Os problemas de reajustes permaneceram por mais um bom tempo. Periodicamente, o BNH soltava uma proposta de reajuste alternativo que eu desmontava com minhas contas. Até que entrou o governo Sarney e o responsável pelo BNH, Flávio Peixoto da Silveira, apresentou uma proposta de reajuste com um enorme subsídio implícito.

Foi curiosa a reação das associações de mutuários. Até então, se alimentavam de minhas críticas a cada proposta nova de reajuste das prestações. Quando Peixoto anunciou o sub-reajuste, escrevi uma coluna dizendo que não havia mais o que discutir: nenhuma das saídas jurídicas continha mais vantagens do que o sub-reajuste de Peixoto.

Mas não se ficou nisso. Ao longo dos anos anteriores, mutuários optaram por algumas das propostas do BNH. Assim, a aceitação ou não da nova proposta dependia da situação de seus financiamentos após as vitórias judiciais.

Na época já tinha o programa na Abril Vídeo, transmitido pela TV Gazeta, e a coluna na Folha. O PABX de ambas as empresas lotaram com ligações de todo o país, de mutuários querendo conselhos. 

A saída que encontrei foi conversar com o presidente da Telesp e propor uma parceria. Ele disponibilizaria o serviço de atendimento da empresa. Eu prepararia um manual e daria um curso rápido para as atendentes. Em dois dias, atenderam a 15 mil ligações de todo o país, merecendo reportagem do Jornal Nacional.

No domingo seguinte, saíram anúncios no Jornal do Brasil e na Zero Hora, bancados por associações de mutuários, me acusando de estar a serviço dos bancos. No Rio de Janeiro, o movimento dos mutuários foi tão forte que elegeu um vice-prefeito, Jó Rezende. O ataque provocou um abaixo assinado em solidariedade.

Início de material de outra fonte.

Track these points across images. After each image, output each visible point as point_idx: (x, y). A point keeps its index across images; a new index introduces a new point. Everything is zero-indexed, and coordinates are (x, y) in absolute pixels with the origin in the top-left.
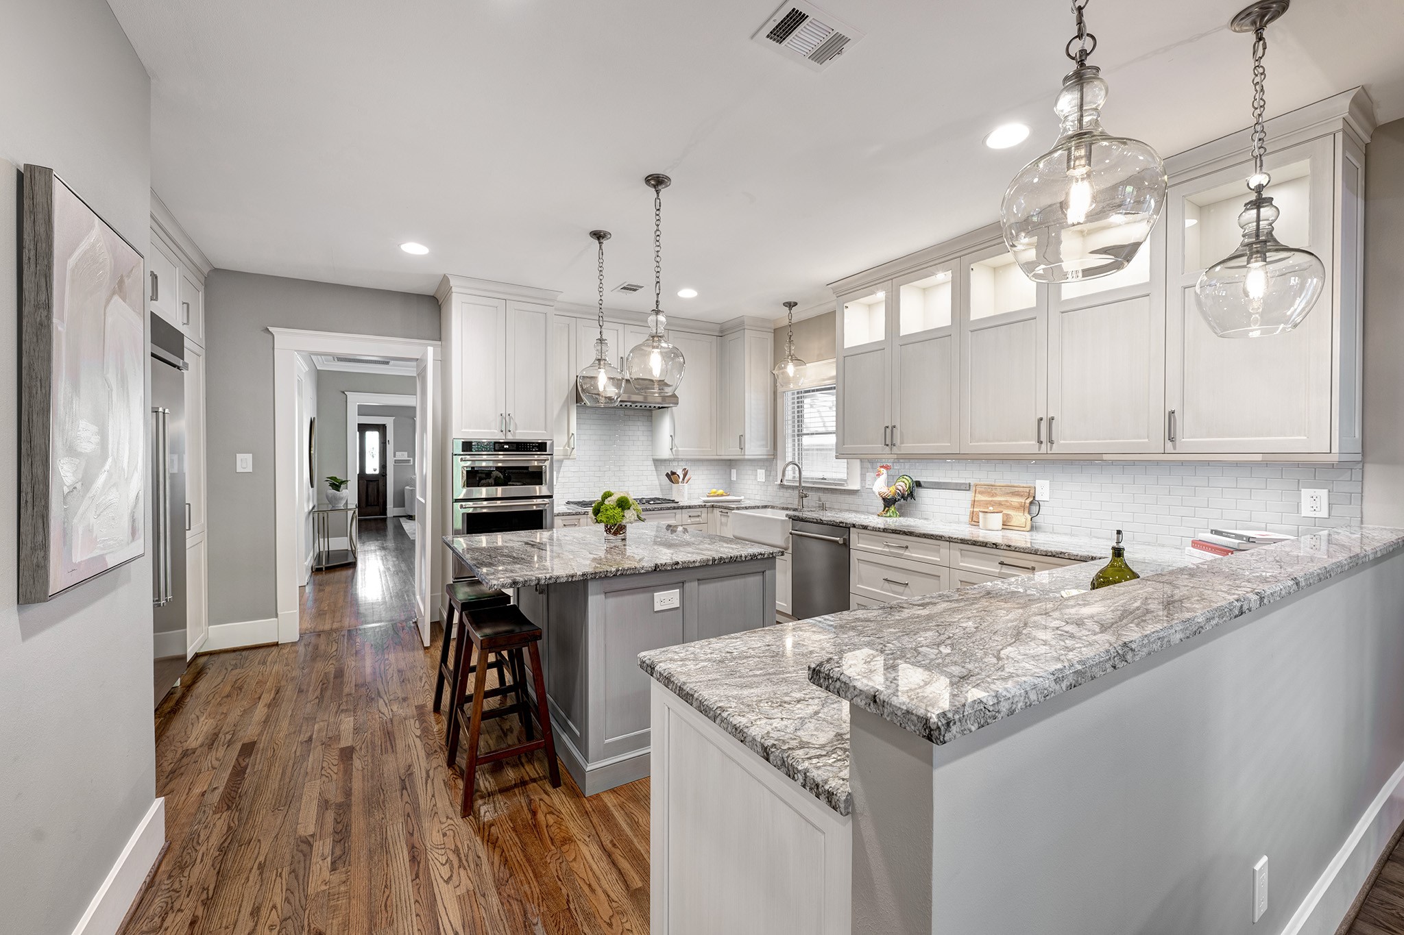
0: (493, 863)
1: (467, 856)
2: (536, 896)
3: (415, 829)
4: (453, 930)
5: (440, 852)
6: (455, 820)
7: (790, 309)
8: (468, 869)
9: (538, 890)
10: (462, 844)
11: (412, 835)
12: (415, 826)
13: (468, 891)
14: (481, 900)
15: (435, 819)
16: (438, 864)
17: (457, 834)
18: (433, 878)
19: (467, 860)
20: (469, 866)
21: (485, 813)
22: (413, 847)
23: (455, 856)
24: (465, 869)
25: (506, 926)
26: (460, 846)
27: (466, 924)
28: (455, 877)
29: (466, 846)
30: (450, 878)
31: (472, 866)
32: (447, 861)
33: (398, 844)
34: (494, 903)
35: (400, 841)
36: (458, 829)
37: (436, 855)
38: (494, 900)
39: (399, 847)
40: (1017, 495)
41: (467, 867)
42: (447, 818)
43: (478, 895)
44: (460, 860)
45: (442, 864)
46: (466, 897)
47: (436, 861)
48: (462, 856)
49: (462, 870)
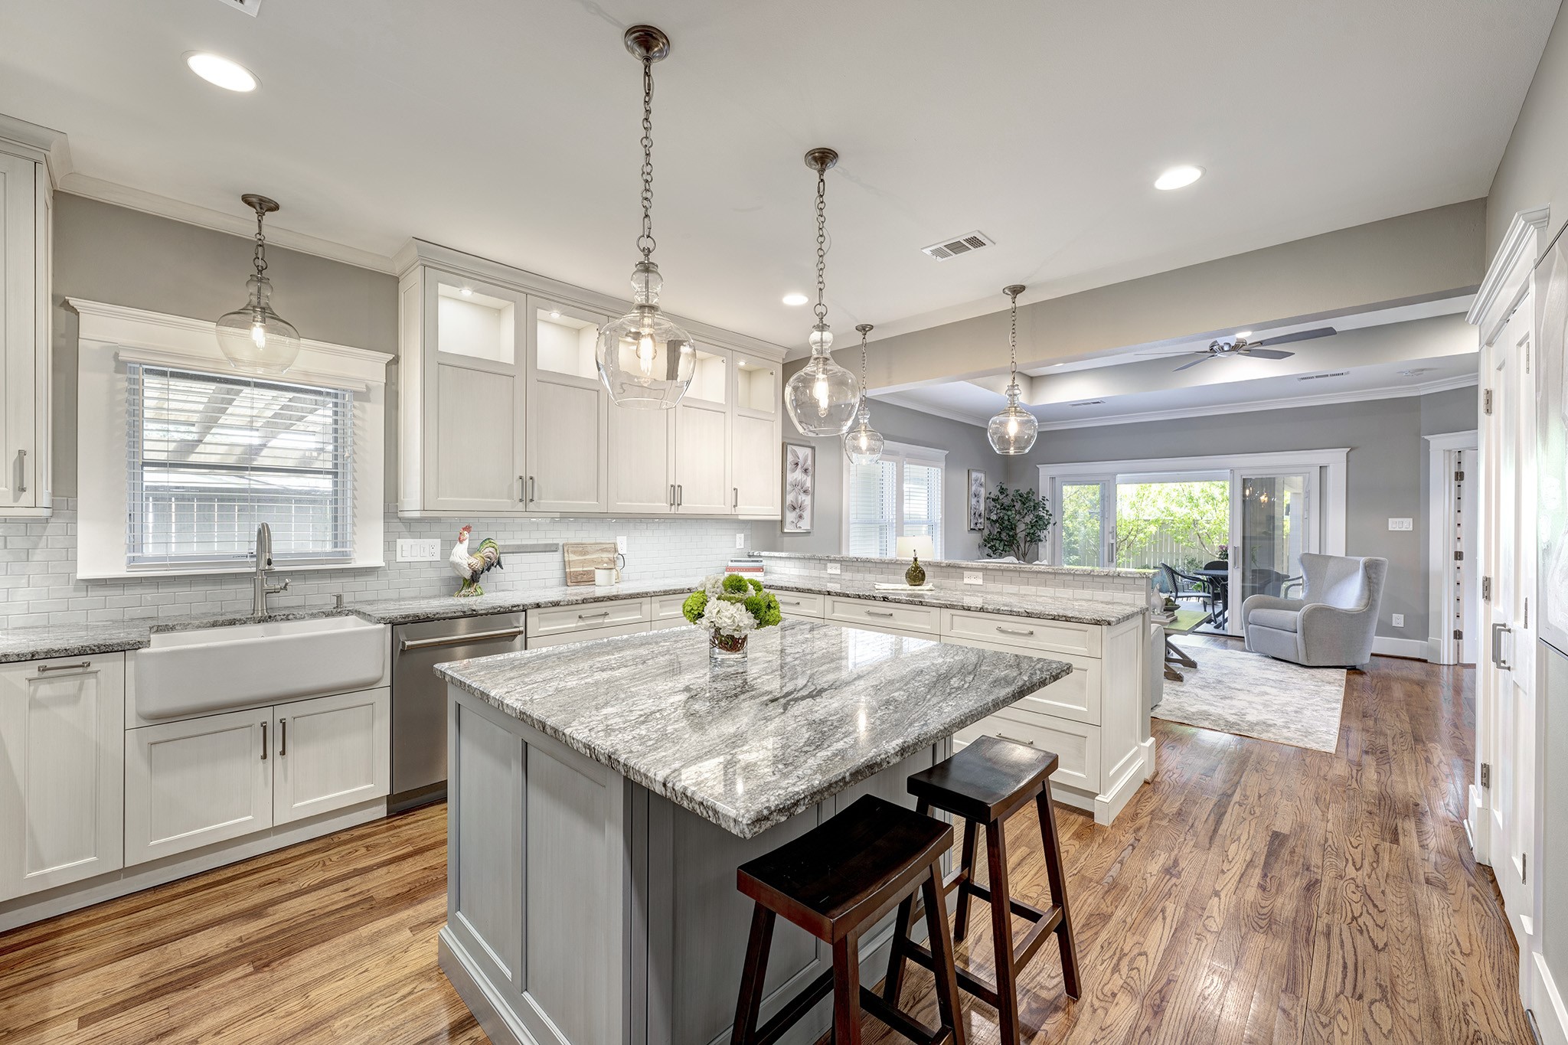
0: (1096, 933)
1: (1112, 957)
2: (1090, 892)
3: (1140, 1033)
4: (1164, 923)
5: (1132, 983)
6: (1089, 1001)
7: (261, 215)
8: (1120, 946)
9: (1084, 894)
10: (1105, 970)
11: (1148, 1029)
12: (1137, 1036)
13: (1134, 934)
14: (1129, 920)
15: (1109, 1023)
16: (1142, 973)
17: (1102, 984)
18: (1155, 967)
19: (1115, 953)
20: (1117, 948)
21: (1054, 978)
22: (1156, 1013)
23: (1121, 967)
24: (1122, 950)
25: (1126, 896)
26: (1109, 970)
27: (1152, 918)
28: (1136, 951)
29: (1104, 966)
30: (1140, 954)
31: (1115, 946)
32: (1133, 969)
33: (1170, 1033)
34: (1122, 912)
35: (1166, 1034)
36: (1096, 988)
37: (1138, 982)
38: (1119, 913)
39: (1171, 1027)
40: (606, 551)
41: (1119, 949)
42: (1095, 1011)
43: (1128, 926)
44: (1120, 959)
45: (1139, 971)
46: (1139, 931)
47: (1142, 978)
48: (1114, 961)
49: (1126, 950)
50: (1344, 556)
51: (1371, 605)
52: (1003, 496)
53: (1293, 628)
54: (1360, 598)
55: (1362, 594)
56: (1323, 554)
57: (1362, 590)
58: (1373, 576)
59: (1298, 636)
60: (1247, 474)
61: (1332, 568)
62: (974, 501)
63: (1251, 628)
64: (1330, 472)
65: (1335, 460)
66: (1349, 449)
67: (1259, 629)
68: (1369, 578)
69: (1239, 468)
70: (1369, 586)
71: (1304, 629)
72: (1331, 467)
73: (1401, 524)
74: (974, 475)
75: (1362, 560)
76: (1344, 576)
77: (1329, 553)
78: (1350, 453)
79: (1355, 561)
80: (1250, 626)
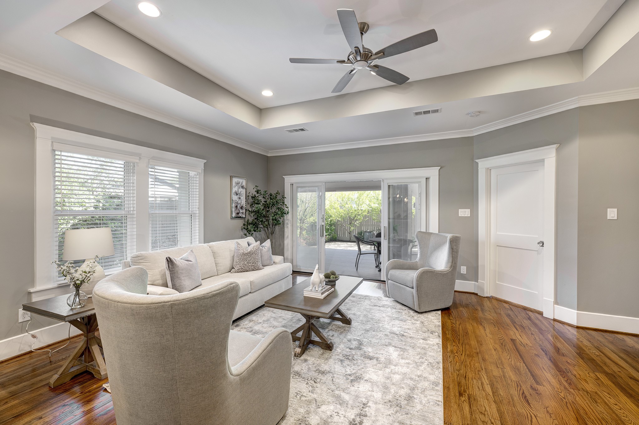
50: (438, 233)
51: (454, 267)
52: (258, 195)
53: (411, 286)
54: (448, 262)
55: (448, 260)
56: (427, 231)
57: (449, 257)
58: (455, 247)
59: (414, 291)
60: (392, 182)
61: (432, 240)
62: (235, 198)
63: (390, 283)
64: (431, 180)
65: (433, 173)
66: (439, 168)
67: (394, 284)
68: (452, 249)
69: (387, 179)
70: (452, 254)
71: (417, 287)
72: (431, 178)
73: (464, 213)
74: (235, 180)
75: (449, 236)
76: (438, 247)
77: (431, 231)
78: (441, 170)
79: (444, 236)
80: (389, 281)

A prova dos 9 se deu em um seminário da Associação dos Engenheiros da Petrobras, dirigida na época pelo futuro presidente da Ford do Brasil, Antonio Maciel. No seminário participaram os técnicos do BNH e o próprio Jó Rezende. Nos debates ficou claro a insuficiência de conhecimento matemático tanto dos técnicos quanto de Jó Rezende.

Por aquele período, minhas simulações mostraram que, com o sub-reajuste de Peixoto, haveria um rombo tal nos saldos devedores que inviabilizariam o BNH.

De fato, o banco foi fechado, mas por uma manobra do então consultor geral da República Saulo Ramos, visando esconder os esqueletos das liquidações extrajudiciais de sociedades de crédito imobiliário – especialmente as da Delfim, do notório empresário Ronald Levinshon. Mas aí é outra história.

Durante esse desmonte, fui procurado pelo presidente do Banco Central, Fernão Bracher. Havia rumores de que o BC poderia assumir o espólio do BNH. Indagava se eu poderia receber um jovem economista, recém chegado dos Estados Unidos, que iria estudar o tema para ver se se encaixaria no BC.

A conversa não chegou a ocorrer. O BNH acabou transferido para a Caixa Econômica Federal.

Pouco tempo depois, estimulei uma segunda onda de ações coletivas, desta vez de aposentados pleiteando a devolução de imposto de renda cobrado a mais em 1979. A sociedade civil começava a acordar.